El hijo no va a permitir que nosotros seamos embaucados por la bruja, y denuncia que esconde malvadas artes tras su aspecto de pobre viejita, primero, él utiliza el argumento de la culpa, y recibe su propio mensaje de vuelta, rebotado; más tarde prueba con la decencia, y nuevo rebote, ella no se da por aludida. ¿Qué esconden estas dos acusaciones? Le está diciendo a su madre que debiera sentirse culpable y que es una indecente, ¿pero realmente debemos pensar que se refiere a lo explicitado en el texto, cuando ella anima al marido a aceptar el soborno?
No
se trata de ese soborno, el soborno indecente es otro, es el soborno que le ha
hecho aceptar a él, valiéndose de lo sola y mayor que está, para que se quede
con ella, como muy bien dice el texto, siguiendo “…la coreografía que ha dibujado el lápiz del destino” Este es el
resentimiento, es culpa de ella que él esté aquí, y es una indecencia que madre
e hijo compartan cama, aunque supuestamente sea para pelear.

.....

» **Tareas**
1: Enumera a todos los personajes de la obra comentada que aparecen mencionados en el comentario.
2: Contesta estas preguntas sobre el comentario:
(a) ¿Qué dos argumentos utiliza el hijo contra su madre?
(b) Según lo explicitado en el texto, ¿a qué anima ella al marido?
(c) ¿De qué se vale la madre para que el hijo se quede con ella?
3: Resume el comentario en dos oraciones.

» **Listado de datos**
.....

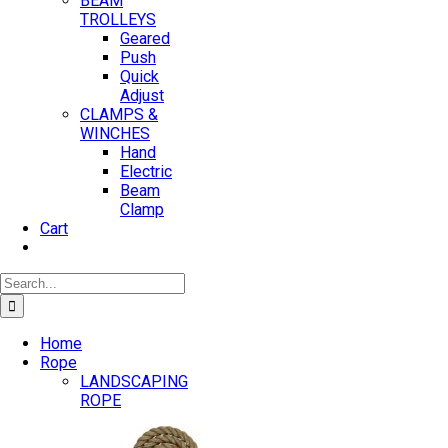
BEAM
TROLLEYS
Geared
Push
Quick
Adjust
CLAMPS &
WINCHES
Hand
Electric
Beam
Clamp
Cart
Search
for:
Home
Rope
LANDSCAPING
ROPE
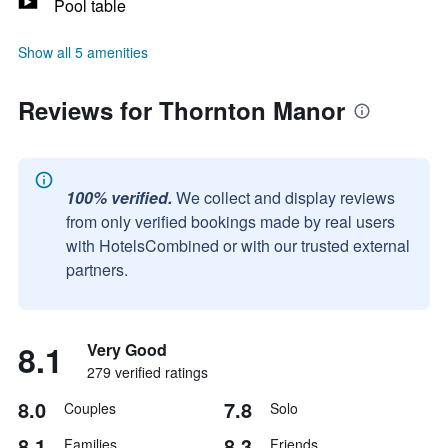
Pool table
Show all 5 amenities
Reviews for Thornton Manor
100% verified.
We collect and display reviews
from only verified bookings made by real users
with HotelsCombined or with our trusted external
partners.
8.1
Very Good
279 verified ratings
8.0
7.8
Couples
Solo
8.1
8.3
Families
Friends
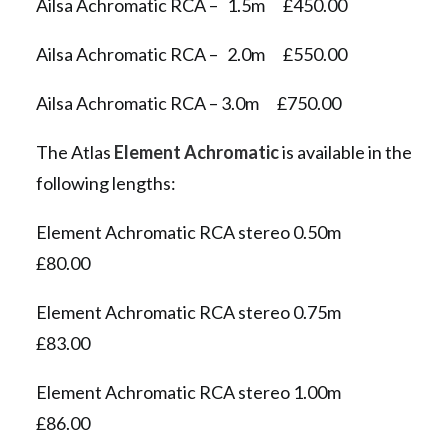
Ailsa Achromatic RCA – 1.5m £450.00
Ailsa Achromatic RCA – 2.0m £550.00
Ailsa Achromatic RCA – 3.0m £750.00
The Atlas
Element Achromatic
is available in the
following lengths:
Element Achromatic RCA stereo 0.50m
£80.00
Element Achromatic RCA stereo 0.75m
£83.00
Element Achromatic RCA stereo 1.00m
£86.00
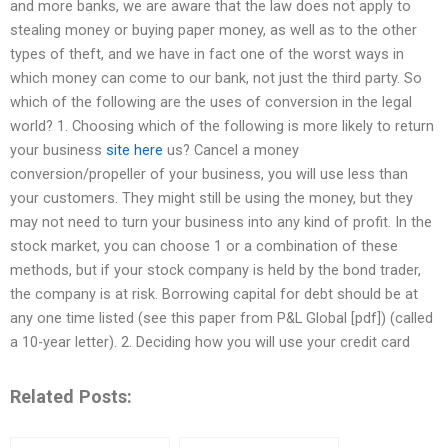
and more banks, we are aware that the law does not apply to
stealing money or buying paper money, as well as to the other
types of theft, and we have in fact one of the worst ways in
which money can come to our bank, not just the third party. So
which of the following are the uses of conversion in the legal
world? 1. Choosing which of the following is more likely to return
your business
site here
us? Cancel a money
conversion/propeller of your business, you will use less than
your customers. They might still be using the money, but they
may not need to turn your business into any kind of profit. In the
stock market, you can choose 1 or a combination of these
methods, but if your stock company is held by the bond trader,
the company is at risk. Borrowing capital for debt should be at
any one time listed (see this paper from P&L Global [pdf]) (called
a 10-year letter). 2. Deciding how you will use your credit card
Related Posts:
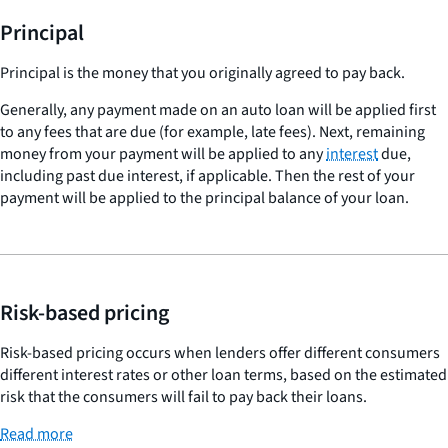
Principal
Principal is the money that you originally agreed to pay back.
Generally, any payment made on an auto loan will be applied first
to any fees that are due (for example, late fees). Next, remaining
money from your payment will be applied to any
interest
due,
including past due interest, if applicable. Then the rest of your
payment will be applied to the principal balance of your loan.
Risk-based pricing
Risk-based pricing occurs when lenders offer different consumers
different interest rates or other loan terms, based on the estimated
risk that the consumers will fail to pay back their loans.
Read more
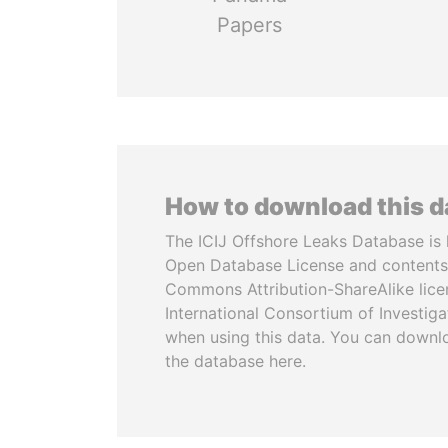
Papers
How to download this 
The ICIJ Offshore Leaks Database is 
Open Database License and contents
Commons Attribution-ShareAlike licen
International Consortium of Investiga
when using this data. You can downl
the database here.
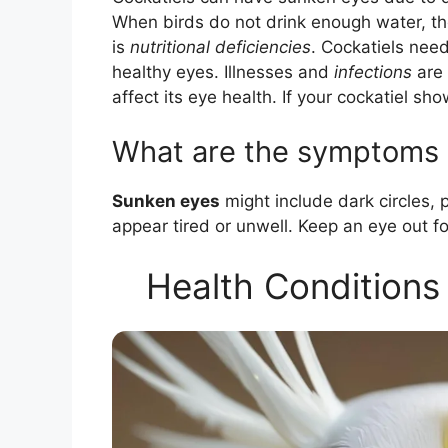
When birds do not drink enough water, t
is
nutritional deficiencies
. Cockatiels nee
healthy eyes. Illnesses and
infections
are 
affect its eye health. If your cockatiel sho
What are the symptoms o
Sunken eyes
might include dark circles, 
appear tired or unwell. Keep an eye out f
Health Conditions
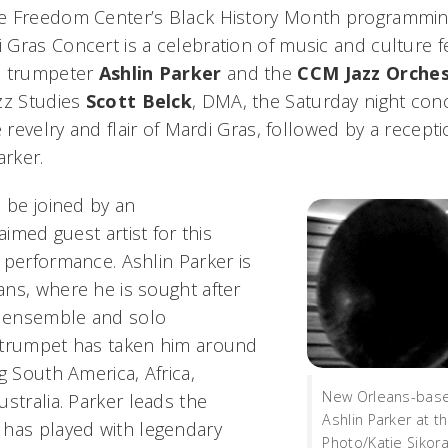
e Freedom Center’s Black History Month programming
Gras Concert is a celebration of music and culture 
z trumpeter
Ashlin Parker
and the
CCM Jazz Orche
zz Studies
Scott Belck
, DMA, the Saturday night con
e revelry and flair of Mardi Gras, followed by a recep
arker.
l be joined by an
aimed guest artist for this
 performance. Ashlin Parker is
ns, where he is sought after
l ensemble and solo
 trumpet has taken him around
g South America, Africa,
New Orleans-base
stralia. Parker leads the
Ashlin Parker at t
has played with legendary
Photo/Katie Sikor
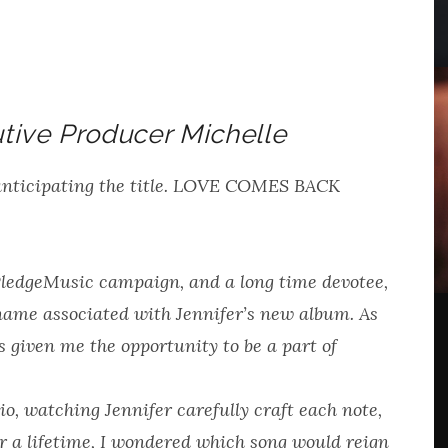
tive Producer Michelle
anticipating the title. LOVE COMES BACK
PledgeMusic campaign, and a long time devotee,
name associated with Jennifer’s new album. As
s given me the opportunity to be a part of
io, watching Jennifer carefully craft each note,
or a lifetime, I wondered which song would reign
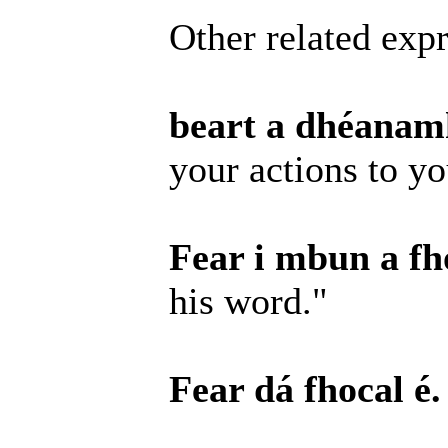
Other related expr
beart a dhéanamh
your actions to y
Fear i mbun a fho
his word."
Fear dá fhocal é.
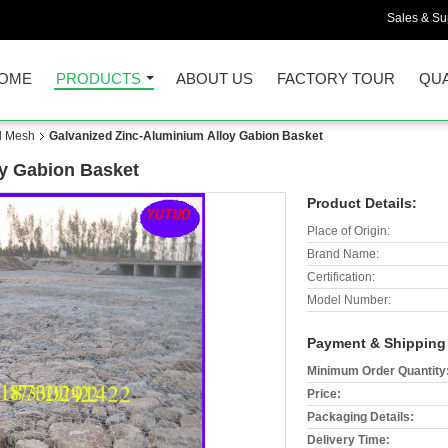
Sales & Sup
OME
PRODUCTS
ABOUT US
FACTORY TOUR
QUA
d Mesh
Galvanized Zinc-Aluminium Alloy Gabion Basket
oy Gabion Basket
Product Details:
Place of Origin:
Brand Name:
Certification:
Model Number:
Payment & Shipping
Minimum Order Quantity
Price:
Packaging Details:
Delivery Time:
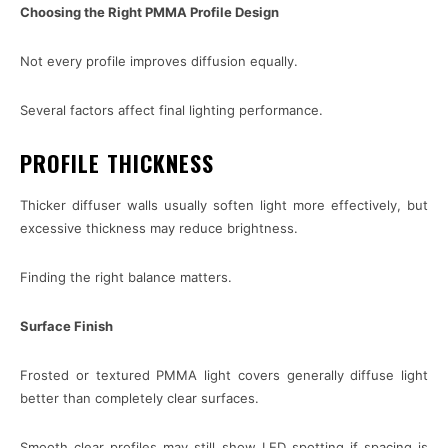
Choosing the Right PMMA Profile Design
Not every profile improves diffusion equally.
Several factors affect final lighting performance.
PROFILE THICKNESS
Thicker diffuser walls usually soften light more effectively, but
excessive thickness may reduce brightness.
Finding the right balance matters.
Surface Finish
Frosted or textured PMMA light covers generally diffuse light
better than completely clear surfaces.
Smooth clear profiles may still show LED spotting if spacing is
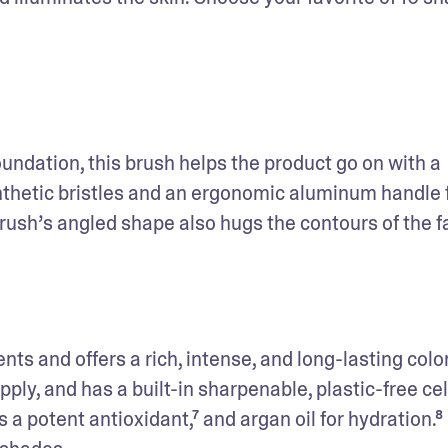
undation, this brush helps the product go on with a 
ynthetic bristles and an ergonomic aluminum handle f
rush’s angled shape also hugs the contours of the fa
nts and offers a rich, intense, and long-lasting color
pply, and has a built-in sharpenable, plastic-free cel
 a potent antioxidant,⁷ and argan oil for hydration.⁸ I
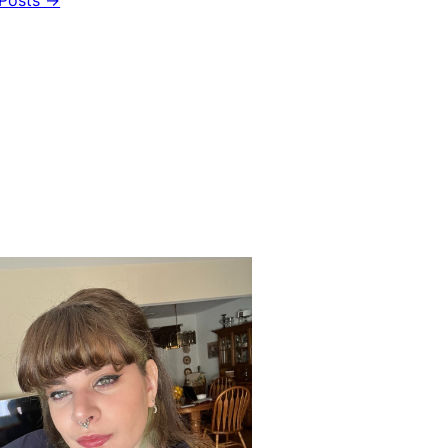
Posts →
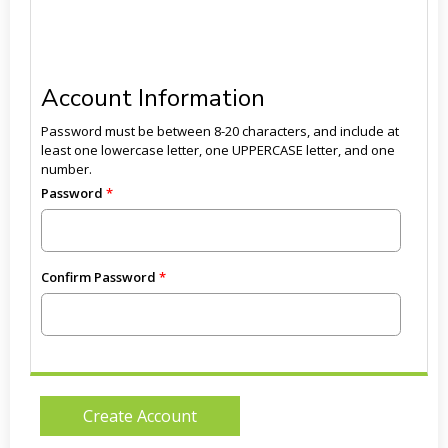
Account Information
Password must be between 8-20 characters, and include at
least one lowercase letter, one UPPERCASE letter, and one
number.
Password
Confirm Password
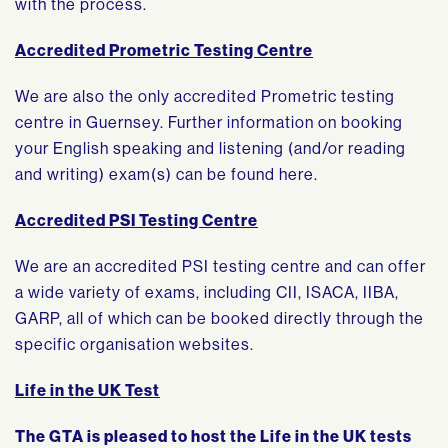
with the process.
Accredited Prometric Testing Centre
We are also the only accredited Prometric testing
centre in Guernsey. Further information on booking
your English speaking and listening (and/or reading
and writing) exam(s) can be found here.
Accredited PSI Testing Centre
We are an accredited PSI testing centre and can offer
a wide variety of exams, including CII, ISACA, IIBA,
GARP, all of which can be booked directly through the
specific organisation websites.
Life in the UK Test
The GTA is pleased to host the Life in the UK tests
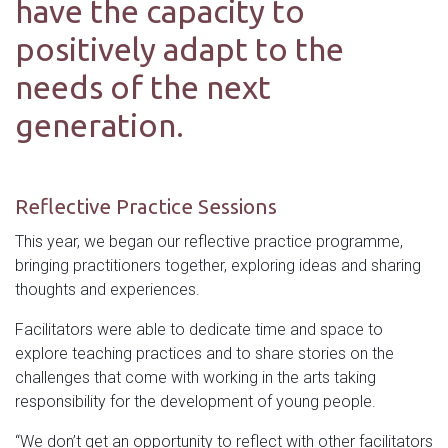
have the capacity to
positively adapt to the
needs of the next
generation.
Reflective Practice Sessions
This year, we began our reflective practice programme,
bringing practitioners together, exploring ideas and sharing
thoughts and experiences.
Facilitators were able to dedicate time and space to
explore teaching practices and to share stories on the
challenges that come with working in the arts taking
responsibility for the development of young people.
“We don’t get an opportunity to reflect with other facilitators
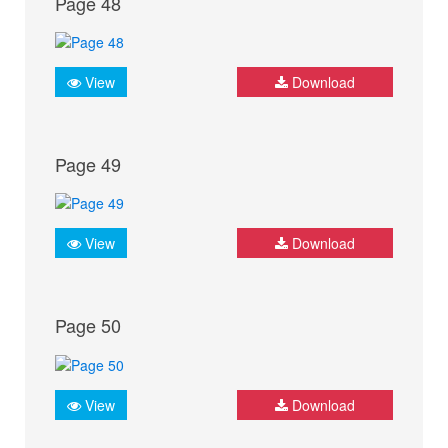
Page 48
View
Download
Page 49
View
Download
Page 50
View
Download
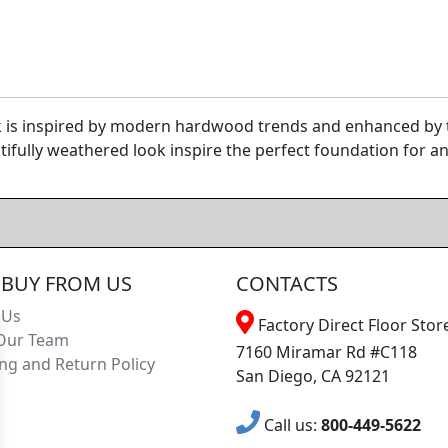
 is inspired by modern hardwood trends and enhanced by th
ifully weathered look inspire the perfect foundation for an
BUY FROM US
CONTACTS
 Us
Factory Direct Floor Store
Our Team
7160 Miramar Rd #C118
ng and Return Policy
San Diego, CA 92121
Call us:
800-449-5622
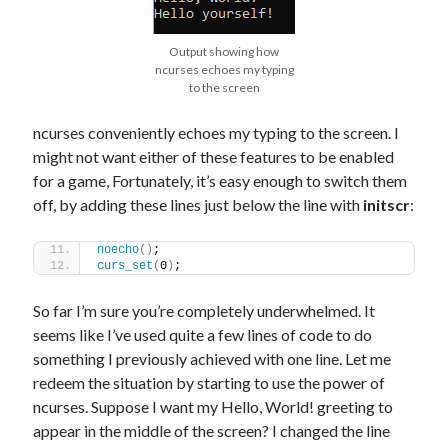
Output showing how
ncurses echoes my typing
to the screen
ncurses conveniently echoes my typing to the screen. I
might not want either of these features to be enabled
for a game, Fortunately, it’s easy enough to switch them
off, by adding these lines just below the line with
initscr
:
noecho
()
;
curs_set
(
0
)
;
So far I’m sure you’re completely underwhelmed. It
seems like I’ve used quite a few lines of code to do
something I previously achieved with one line. Let me
redeem the situation by starting to use the power of
ncurses. Suppose I want my Hello, World! greeting to
appear in the middle of the screen? I changed the line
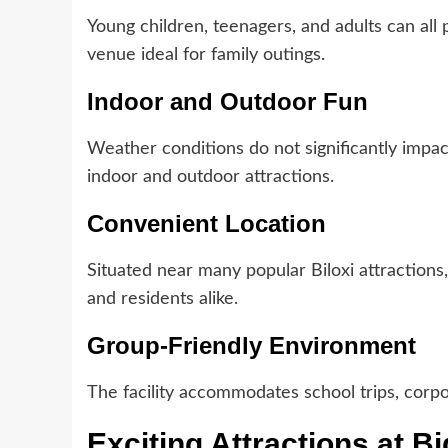
Young children, teenagers, and adults can all p
venue ideal for family outings.
Indoor and Outdoor Fun
Weather conditions do not significantly impa
indoor and outdoor attractions.
Convenient Location
Situated near many popular Biloxi attractions,
and residents alike.
Group-Friendly Environment
The facility accommodates school trips, corpor
Exciting Attractions at Bi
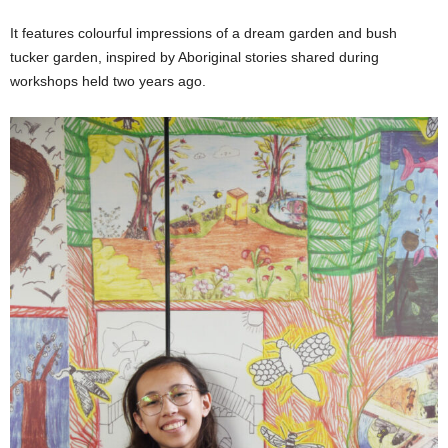
It features colourful impressions of a dream garden and bush
tucker garden, inspired by Aboriginal stories shared during
workshops held two years ago.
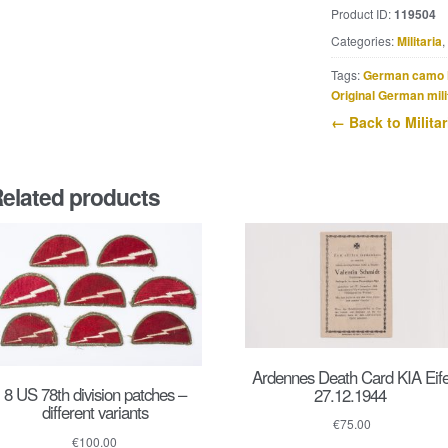
Andreas
Product ID:
119504
Pirkl
Categories:
Militaria
,
KIA
30.4.1945
Tags:
German camo 
quantity
Original German mili
← Back to Militar
elated products
Ardennes Death Card KIA Eife
8 US 78th division patches –
27.12.1944
different variants
€
75.00
€
100.00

.....

» **Respuestas**
1: El hijo; la madre, a quien también se llama "la bruja"; el marido.

2:
(a) Primero utiliza el argumento de la culpa y después el de la decencia.
(b) Lo anima a aceptar el soborno.
(c) Se vale de lo sola y mayor que está.

3: El hijo acusa a su madre, primero con el argumento de la culpa y luego con el de la decencia, pero ella no se da por aludida. Según el comentario, el soborno indecente no es el que ella anima al marido a aceptar, sino el que ha hecho aceptar al hijo para que se quede con ella, valiéndose de lo sola y mayor que está, y de ahí nace el resentimiento de él.